Project Design 04

This project is intended to be of benefit to the SFAA, and it is intended to be feasible with available resources. It’s time, therefore, to see if I can articulate those benefits. I particularly need to be able to explain how we can make use of volunteer help.

So. How do we put this project in practical terms?

The ideal would be to assemble and publish updated genealogical information. Without major crowdsourcing and funding, that’s not going to happen. Let’s look at what CAN be done and be useful, and what effort is involved.

Seven-Volume Index

I’ve already described this, and I think it’s the useful starting point. It’s a one-shot deal in that it won’t ever change. Once we’ve done it, we’ve got it.

The Langbehn Database

There are several reasons why this is important.

  • John Langbehn, over the course of I don’t know how many years, has been quietly working on this out of his own interest. It would be a tremendous win to find a way to connect this up, and clearly have a direct outcome of his transcription work.
  • Everything we have is classified by Dwight number. The Langbehn Database IS the Dwight numbers. Within the Langbehn Database, you can click around, explore family lines, and so on. Connecting things to the Langbehn database would be a huge win. Anything we add, if it’s got a Dwight number, we automatically link it to the Langbehn Database.

We need to allow for the fact that I get updates from time to time as John continues to transcribe. With this database being the centerpiece, there may be reason for volunteers diving in to help with the transcription. But, folding in multiple databases can be tricky. But that’s a solvable problem.

The Langbehn Database is different from other GEDCOM files so far as our data design goes. I expect that all other GEDCOM files represent a SINGLE Dwight number, or a small set of Dwight numbers.

With all artifacts and collections (other than the Langbehn Database and the Seven-Volume Index), I expect to have a small list of Dwight numbers attached to the collection as a whole.

On the other hand, the Langbehn Database is an integral part of the design in its own right. Here, every item in the collection IS a Dwight Number and should have a special link registered.

It’s also possible that we might have multiple Langbehn Databases. That is, if we have additional transcribers, it would make sense for the additional transcribers to submit their databases directly as separate GEDCOM files rather than trying to merge with John Langbehn’s own database.

I do not intend to keep multiple versions of the same GEDCOM database online. When I get an updated GEDCOM file I intend to delete the old version and import the new version. That makes it important that the transcriber is using fixed “reference numbers”.
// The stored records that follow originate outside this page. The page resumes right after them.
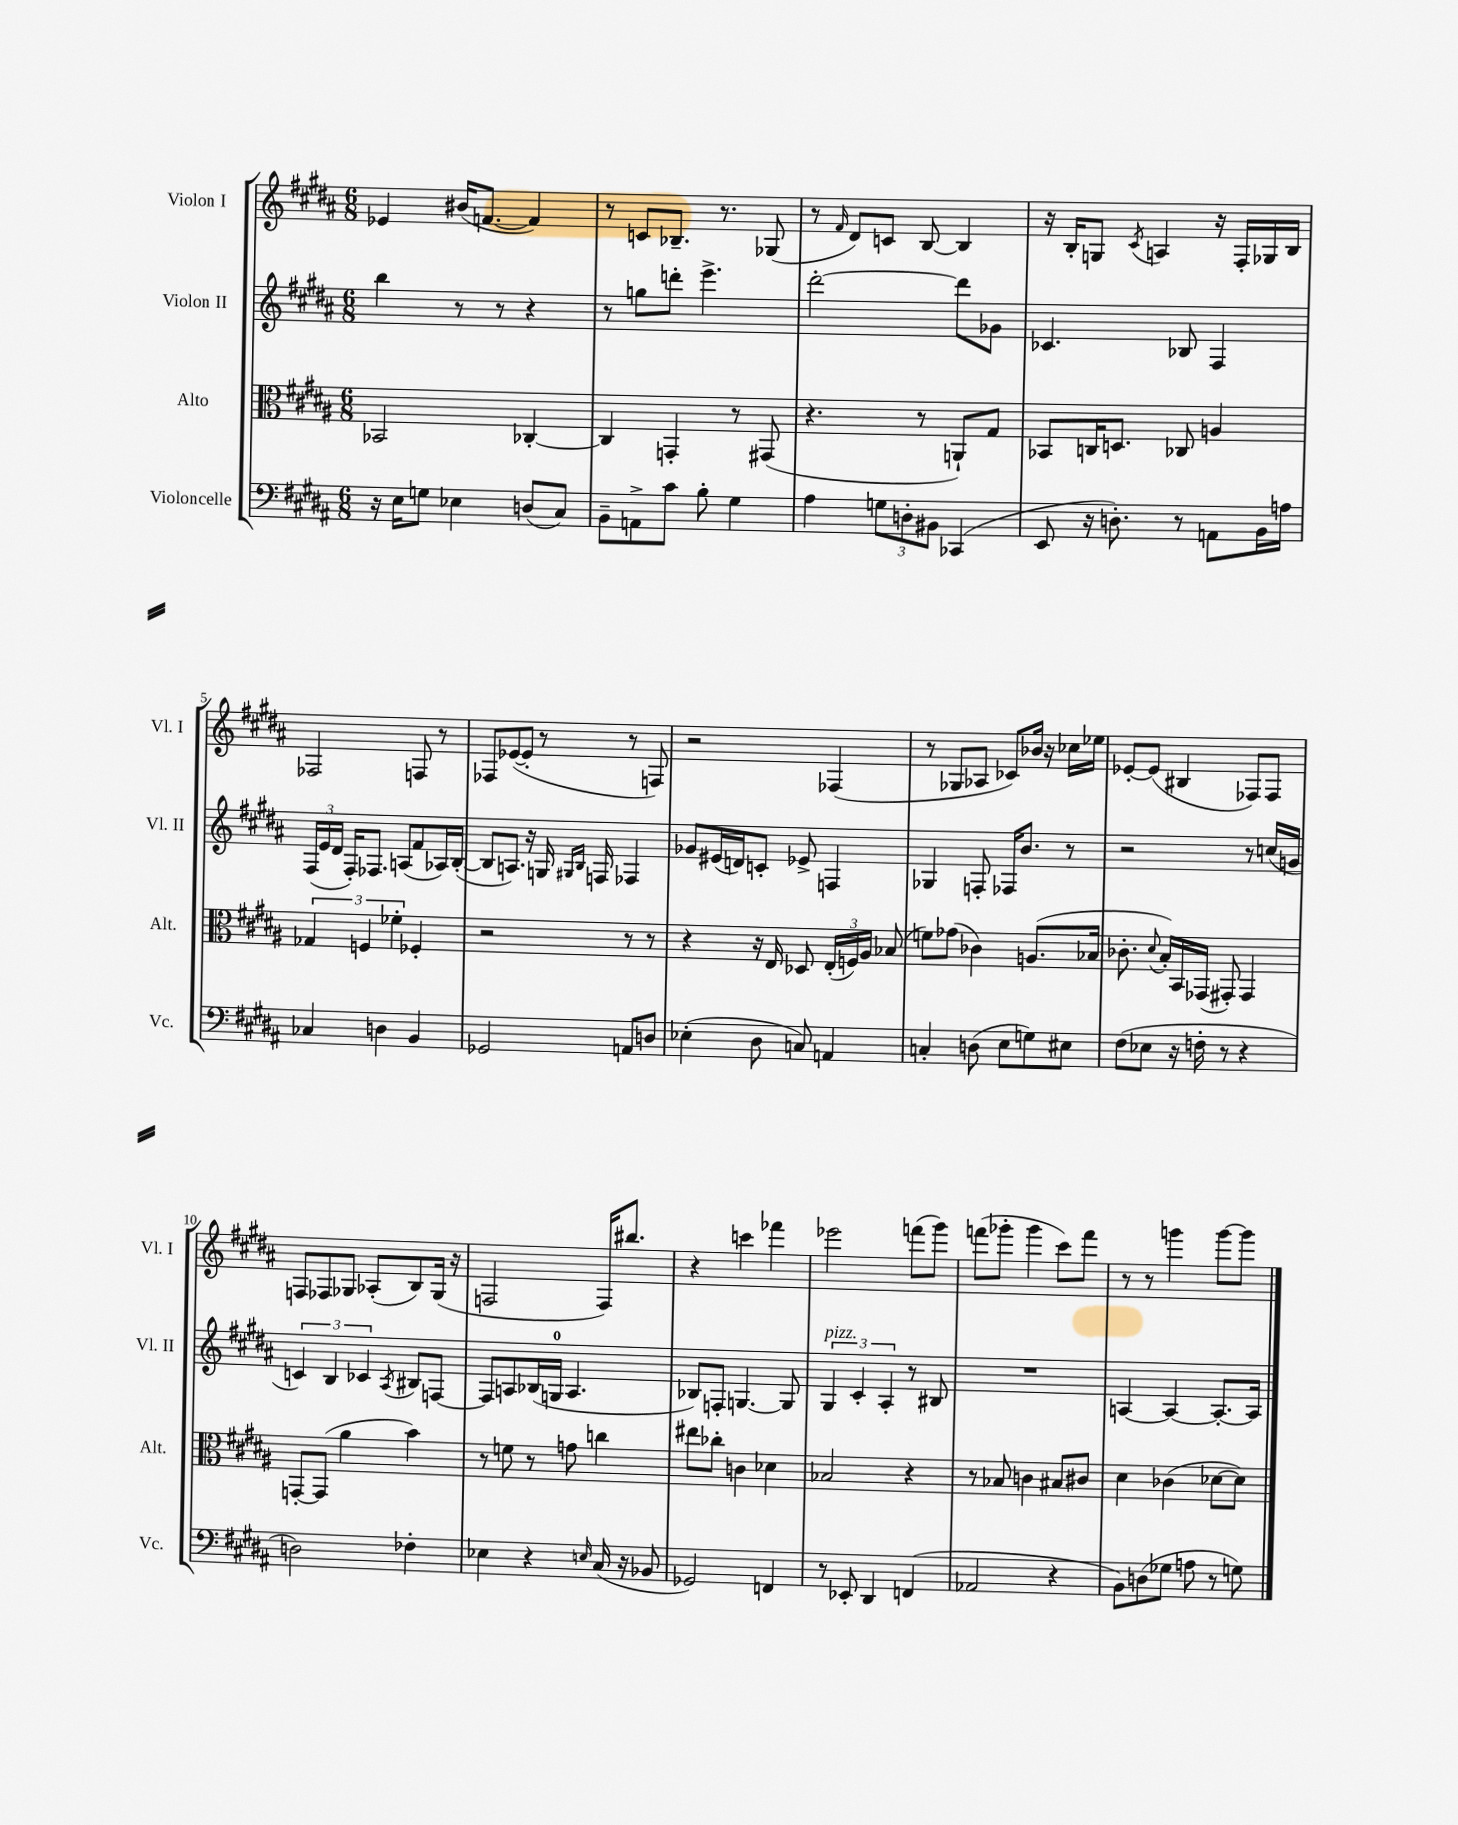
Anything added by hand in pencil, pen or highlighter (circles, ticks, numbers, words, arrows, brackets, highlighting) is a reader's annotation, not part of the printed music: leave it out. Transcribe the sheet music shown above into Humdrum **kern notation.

**kern	**kern	**kern	**kern
*staff4	*staff3	*staff2	*staff1
*clefF4	*clefC3	*clefG2	*clefG2
*k[f#c#g#d#a#]	*k[f#c#g#d#a#]	*k[f#c#g#d#a#]	*k[f#c#g#d#a#]
*M6/8	*M6/8	*M6/8	*M6/8
16r	2BB-	4bb	4e-
16E	.	.	.
8G	.	.	.
4E-	.	8r	(16b#
.	.	.	[8.f
.	.	8r	.
(8D	[4C-'	4r	4f])
8C#)	.	.	.
=	=	=	=
8BB~	4C-]	8r	8r
8AA^	.	8gg	8c
8c#	4GG'	8ddd'	8.B-~
8B'	.	4.eee^	.
.	.	.	8.r
4G#	8r	.	.
.	(8GG#	.	(8G-
=	=	=	=
4A#	4.r	[2ddd#'	8r
.	.	.	16qqf#
.	.	.	8d#)
12G	.	.	8c
12D'	.	.	.
.	8r	.	[8B
12BB#	.	.	.
(4CC-	8AA`)	8ddd#]	4B]
.	8G#	8g-	.
=	=	=	=
8EE	8BB-	4.c-	16r
.	.	.	16B'
16r	16C	.	8G
8.D')	8.D	.	.
.	.	.	8qc#
.	.	.	4A
8r	8C-	8B-	.
8AA	4A	4F#	16r
.	.	.	16F#'
16BB	.	.	16G-
16A	.	.	16B
=	=	=	=
4C-	6G-	(24F#	2F-
.	.	24e	.
.	.	24d#	.
.	.	16F#')	.
.	6F	.	.
.	.	8.F-	.
4D	.	.	.
.	6f-'	.	.
.	.	(8A	.
4BB	4F-'	8f#	8F
.	.	16A-)	8r
.	.	([16B'	.
=	=	=	=
2GG-	2r	8B]	8F-
.	.	8.A)	([8e-
.	.	.	8e-']
.	.	16r	.
.	.	16G	8r
.	.	16qqG#	.
.	.	16qqB	.
.	.	16F	.
8AA	8r	4F-	8r
8D	8r	.	8F)
=	=	=	=
(4E-'	4r	8g-	2r
.	.	(16e#	.
.	.	16d)	.
8D#	16r	8c'	.
.	16E	.	.
8C)	8D-	8e-^	.
4AA	(24E'	4F	(4F-
.	24F)	.	.
.	24A#	.	.
.	(8B-	.	.
=	=	=	=
4C'	8f)	4G-	8r
.	(8g-	.	8G-
(8D	4c-)	8F'	8A-
8E	.	16F-	8c-)
.	.	8.b	.
8G)	(8.A	.	16b-
.	.	.	16r
8E#	.	8r	16cc-
.	16B-	.	16ee-
=	=	=	=
(8F#	8.c-'	2r	[8e-'
8E-	.	.	(8e-]
.	8qqd#	.	.
.	16B')	.	.
16r	16BB	.	4B#
16F'	(16GG-	.	.
8r	8GG#')	.	.
4r	4GG#	8r	8F-)
.	.	(16cc	8F-
.	.	16g	.
=	=	=	=
2D)	[8GG'	6c)	8F
.	(8GG]	.	8F-
.	.	6B	.
.	4a#	.	8G-
.	.	6c-	.
.	.	.	(8A-'
.	.	8qA#	.
4F-'	4b)	8B#	8B)
.	.	[8F	(16G-
.	.	.	16r
=	=	=	=
4E-	8r	8F]	2F
.	8f	8A	.
4r	8r	(16B-	.
.	.	16G	.
.	8g	4.A	.
16qqE	.	.	.
(16C#	4cc	.	16F)
16r	.	.	8.bb#
8BB-	.	.	.
=	=	=	=
2GG-)	8ee#	8B-)	4r
.	8cc-'	8F'	.
.	4c	[4.G	4ccc
4FF	4d-	.	4fff-
.	.	8G]	.
=	=	=	=
8r	2B-	6G#	2eee-
8EE-'	.	.	.
.	.	6c#'	.
4DD#	.	.	.
.	.	6A#'	.
(4FF	4r	8r	(8fff
.	.	8B#	8ggg#)
=	=	=	=
2AA-	8r	2.r	(8fff
.	8B-	.	8ggg-'
.	4c	.	4ggg-
4r	8B#	.	8ccc#)
.	8c#	.	8fff
=	=	=	=
8BB)	4d#	[4A	8r
(8D	.	.	8r
8G-	(4c-	4A_	4ggg
8A	.	.	.
8r	[8d-	8.A'_	[8ggg
8G)	8d-])	.	8ggg]
.	.	16A]	.
==	==	==	==
*-	*-	*-	*-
Hmm. Come to think of it, maybe not. If the User Experience data design allows for my deleting and replacing a collection, that means that all links would be regenerated. It really doesn’t matter if the link or foreign key changes, if we’re linking from table to table.
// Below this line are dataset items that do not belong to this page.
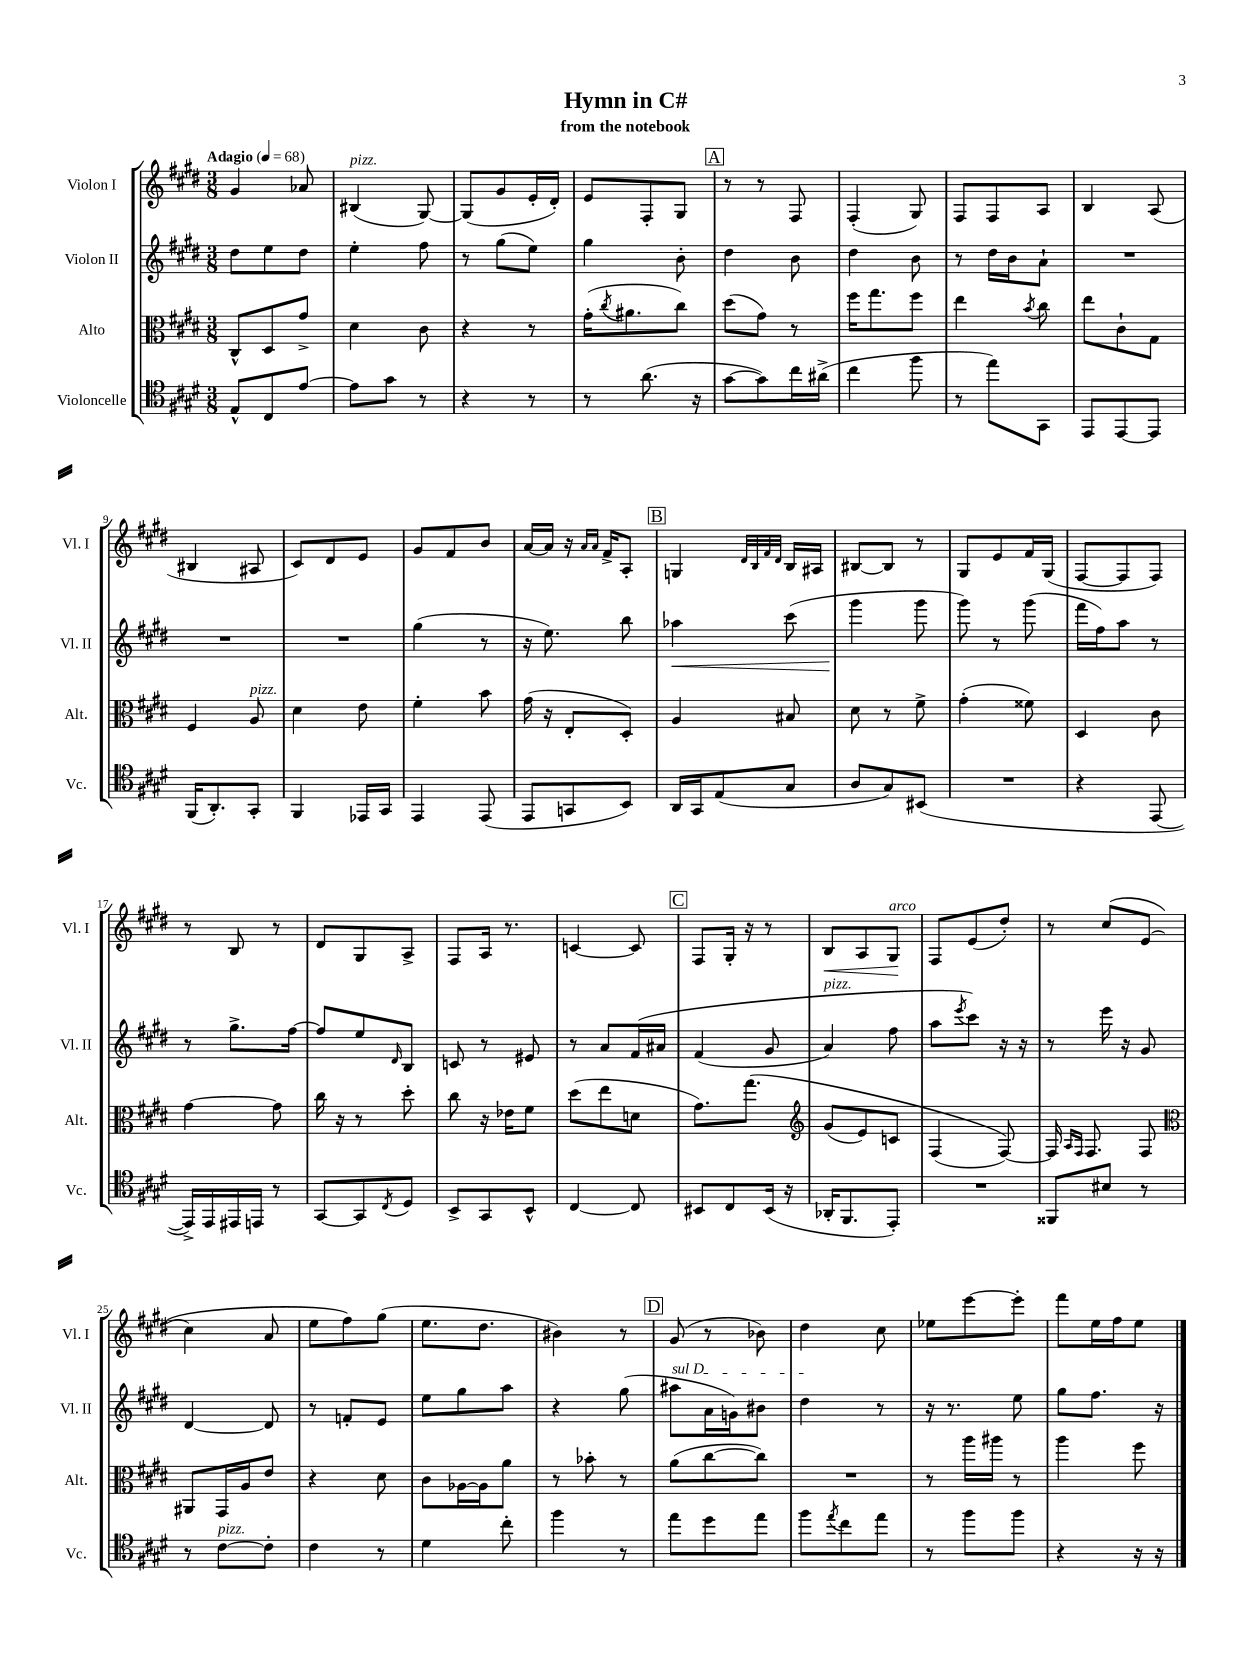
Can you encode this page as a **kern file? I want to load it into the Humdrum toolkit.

**kern	**kern	**kern	**dynam	**kern	**dynam
*part4	*part3	*part2	*part2	*part1	*part1
*staff4	*staff3	*staff2	*staff2	*staff1	*staff1
*I"Violoncelle	*I"Alto	*I"Violon II	*	*I"Violon I	*
*I'Vc.	*I'Alt.	*I'Vl. II	*	*I'Vl. I	*
*clefC4	*clefC3	*clefG2	*	*clefG2	*
*k[f#c#g#d#]	*k[f#c#g#d#]	*k[f#c#g#d#]	*	*k[f#c#g#d#]	*
*M3/8	*M3/8	*M3/8	*	*M3/8	*
*MM68	*MM68	*MM68	*	*MM68	*
=1	=1	=1	=1	=1	=1
!	!	!	!	!LO:TX:a:B:t=Adagio	!
8E^^/L	8C#^^/L	8dd#\L	.	4g#/	.
8C#/	8D#/	8ee\	.	.	.
[8e/J	8g#^/J	8dd#\J	.	8a-X/	.
=2	=2	=2	=2	=2	=2
!	!	!	!	!LO:TX:a:i:t=pizz.	!
8e\L]	4d#\	4ee'\	.	(4B#X/	.
8g#\J	.	.	.	.	.
8r	8c#\	8ff#\	.	[8G#/)	.
=3	=3	=3	=3	=3	=3
4r	4r	8r	.	(8G#/L]	.
.	.	(8gg#\L	.	8g#/	.
8r	8r	8ee\J)	.	16e'/L	.
.	.	.	.	16d#'/JJ)	.
=4	=4	=4	=4	=4	=4
8r	(16g#'\KL	4gg#\	.	8e/L	.
.	8qcc#/	.	.	.	.
.	8.a#X\	.	.	.	.
(8.a\	.	.	.	8F#'/	.
.	8cc#\J)	8b'\	.	8G#/J	.
16r	.	.	.	.	.
!!LO:REH:place=s1:t=A
=5	=5	=5	=5	=5	=5
[8g#\L	(8dd#\L	4dd#\	.	8r	.
8g#\])	8g#\J)	.	.	8r	.
16cc#\L	8r	8b\	.	8F#/	.
(16a#X^\JJ	.	.	.	.	.
=6	=6	=6	=6	=6	=6
4cc#\	16ff#\KL	4dd#\	.	(4F#'/	.
.	8.gg#\	.	.	.	.
8ff#\	8ff#\J	8b\	.	8G#/)	.
=7	=7	=7	=7	=7	=7
8r	4ee\	8r	.	8F#/L	.
8ee\L)	.	16dd#\LL	.	8F#/	.
.	.	16b\J	.	.	.
.	8qb/	.	.	.	.
8GG#\J	8cc#\	8a`\J	.	8A/J	.
=8	=8	=8	=8	=8	=8
8EE/L	8ee\L	4.r	.	4B/	.
[8EE/	8c#`\	.	.	.	.
8EE/J]	8G#\J	.	.	(8A/	.
!!LO:LB:g=z
=9	=9	=9	=9	=9	=9
(16FF#/KL	4F#/	4.r	.	4B#X/	.
8.AA'/)	.	.	.	.	.
!	!LO:TX:a:i:t=pizz.	!	!	!	!
8GG#'/J	8A/	.	.	8A#X/	.
=10	=10	=10	=10	=10	=10
4FF#/	4d#\	4.r	.	8c#/L)	.
.	.	.	.	8d#/	.
16EE-X/LL	8e\	.	.	8e/J	.
16GG#/JJ	.	.	.	.	.
=11	=11	=11	=11	=11	=11
4EE/	4f#'\	(4gg#\	.	8g#/L	.
.	.	.	.	8f#/	.
(8EE/	8b\	8r	.	8b/J	.
=12	=12	=12	=12	=12	=12
8EE/L	(16g#\	16r	.	[16a/LL	.
.	16r	8.ee\)	.	16a/JJ]	.
8GGn/	8E'/L	.	.	16r	.
.	.	.	.	16qqa/LL	.
.	.	.	.	16qqa/JJ	.
.	.	.	.	16f#^/KL	.
8BB/J)	8D#'/J)	8bb\	.	8A'/J	.
!!LO:REH:place=s1:t=B
=13	=13	=13	=13	=13	=13
!	!	!	!LO:HP:b	!	!
16AA/LL	4A/	4aa-X\	<	4Gn/	.
16GG#/J	.	.	.	.	.
(8E/	.	.	.	.	.
.	.	.	.	32qqd#/LLL	.
.	.	.	.	32qqB/	.
.	.	.	.	32qqf#/	.
.	.	.	.	32qqd#/JJJ	.
8G#/J	8B#X/	(8ccc#\	.	16B/LL	.
.	.	.	.	16A#X/JJ	.
=14	=14	=14	=14	=14	=14
8A/L	8d#\	4ggg#\	.	[8B#X/L	.
8G#/)	8r	.	.	8B#/J]	.
(8BB#X/J	8f#^\	8ggg#\	[	8r	.
=15	=15	=15	=15	=15	=15
4.r	(4g#'\	8ggg#\)	.	8G#/L	.
.	.	8r	.	8e/	.
.	8f##X\)	(8ggg#\	.	16f#/L	.
.	.	.	.	(16G#/JJ	.
=16	=16	=16	=16	=16	=16
4r	4D#/	16fff#\LL	.	[8F#/L	.
.	.	16ff#\J)	.	.	.
.	.	8aa\J	.	8F#/]	.
[8EE/	8c#\	8r	.	8F#/J)	.
!!LO:LB:g=z
=17	=17	=17	=17	=17	=17
16EE^/LL])	[4g#\	8r	.	8r	.
16EE/	.	.	.	.	.
16EE#X/	.	8.gg#^\L	.	8B/	.
16EEn/JJ	.	.	.	.	.
8r	8g#\]	.	.	8r	.
.	.	[16ff#\Jk	.	.	.
=18	=18	=18	=18	=18	=18
[8GG#/L	16cc#\	8ff#/L]	.	8d#/L	.
.	16r	.	.	.	.
8GG#/]	8r	8ee/	.	8G#/	.
8qC#/	.	16qqd#/	.	.	.
8D#/J	8dd#'\	8B/J	.	8A^/J	.
=19	=19	=19	=19	=19	=19
8BB^/L	8cc#\	8cn/	.	8F#/L	.
8GG#/	16r	8r	.	16A/Jk	.
.	16e-X\KL	.	.	8.r	.
8BB^^/J	8f#\J	8e#X/	.	.	.
=20	=20	=20	=20	=20	=20
[4C#/	(8dd#\L	8r	.	[4cn/	.
.	8ee\	8a/L	.	.	.
8C#/]	8dn\J	(16f#/L	.	8c/]	.
.	.	16a#X/JJ	.	.	.
!!LO:REH:place=s1:t=C
=21	=21	=21	=21	=21	=21
8BB#X/L	8.g#\L)	(4f#/	.	8F#/L	.
8C#/	.	.	.	16G#'/Jk	.
.	(8.gg#\J	.	.	16r	.
(16BB#/Jk	.	8g#/	.	8r	.
16r	.	.	.	.	.
=22	=22	=22	=22	=22	=22
*	*clefG2	*	*	*	*
!	!	!LO:TX:a:i:t=pizz.	!	!	!
!	!	!	!	!	!LO:HP:b
16AA-X'/KL	(8g#/L	4a/)	.	8B/L	<
8.FF#/	.	.	.	.	.
.	8e/)	.	.	8A/	.
!	!	!	!	!LO:TX:a:i:t=arco	!
8EE'/J)	8cn/J	8ff#\	.	8G#/J	.
.	.	.	.	.	[
=23	=23	=23	=23	=23	=23
4.r	(4F#/	8aa\L	.	8F#/L	.
.	.	8qeee/	.	.	.
.	.	8ccc#\J)	.	(8e/	.
.	[8F#/))	16r	.	8dd#'/J)	.
.	.	16r	.	.	.
=24	=24	=24	=24	=24	=24
8FF##X/L	16F#/]	8r	.	8r	.
.	16qqA/LL	.	.	.	.
.	16qqF#/JJ	.	.	.	.
.	8.F#/	.	.	.	.
8B#X/J	.	16eee\	.	(8cc#/L	.
.	.	16r	.	.	.
8r	8F#/	8g#/	.	(8e/J	.
!!LO:LB:g=z
=25	=25	=25	=25	=25	=25
*	*clefC3	*	*	*	*
8r	8AA#X/L	[4d#/	.	4cc#\)	.
!LO:TX:a:i:t=pizz.	!	!	!	!	!
[8c#\L	16GG#/L	.	.	.	.
.	16A/J	.	.	.	.
8c#'\J]	8e/J	8d#/]	.	8a/	.
=26	=26	=26	=26	=26	=26
4c#\	4r	8r	.	8ee\L	.
.	.	8fn'/L	.	8ff#\)	.
8r	8d#\	8e/J	.	(8gg#\J	.
=27	=27	=27	=27	=27	=27
4d#\	8c#\L	8ee\L	.	8.ee\L	.
.	[16A-X\L	8gg#\	.	.	.
.	16A-\J]	.	.	8.dd#\J	.
8cc#'\	8a\J	8aa\J	.	.	.
=28	=28	=28	=28	=28	=28
4ff#\	8r	4r	.	4b#X\)	.
.	8b-X'\	.	.	.	.
8r	8r	(8gg#\	.	8r	.
!!LO:REH:place=s1:t=D
=29	=29	=29	=29	=29	=29
!	!	!LO:TX:a:i:t=sul D	!	!	!
8ee\L	(8a\L	8aa#X\L	.	(8g#/	.
8dd#\	[8cc#\	16a\L	.	8r	.
.	.	16gn\J)	.	.	.
8ee\J	8cc#\J])	8b#X\J	.	8b-X\)	.
=30	=30	=30	=30	=30	=30
8ff#\L	4.r	4dd#\	.	4dd#\	.
8qee/	.	.	.	.	.
8cc#\	.	.	.	.	.
8ee\J	.	8r	.	8cc#\	.
=31	=31	=31	=31	=31	=31
8r	8r	16r	.	8ee-X\L	.
.	.	8.r	.	.	.
8ff#\L	16aa\LL	.	.	[8eee\	.
.	16aa#X\JJ	.	.	.	.
8ff#\J	8r	8ee\	.	8eee'\J]	.
=32	=32	=32	=32	=32	=32
4r	4aa\	8gg#\L	.	8fff#\L	.
.	.	8.ff#\J	.	16ee\L	.
.	.	.	.	16ff#\J	.
16r	8ff#\	.	.	8ee\J	.
16r	.	16r	.	.	.
==	==	==	==	==	==
*-	*-	*-	*-	*-	*-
With the Langbehn database and friends, each item has a Dwight number, which is our point of linking. In all other GEDCOM databases, the collection as a whole has a small set of Dwight numbers, and they are the point of linking. We link to the collection/database as a whole rather than to an item in the collection.

Oops

Well, I got sidetracked again. I’m talking about design. I’ll start a fresh post from the SFAA perspective.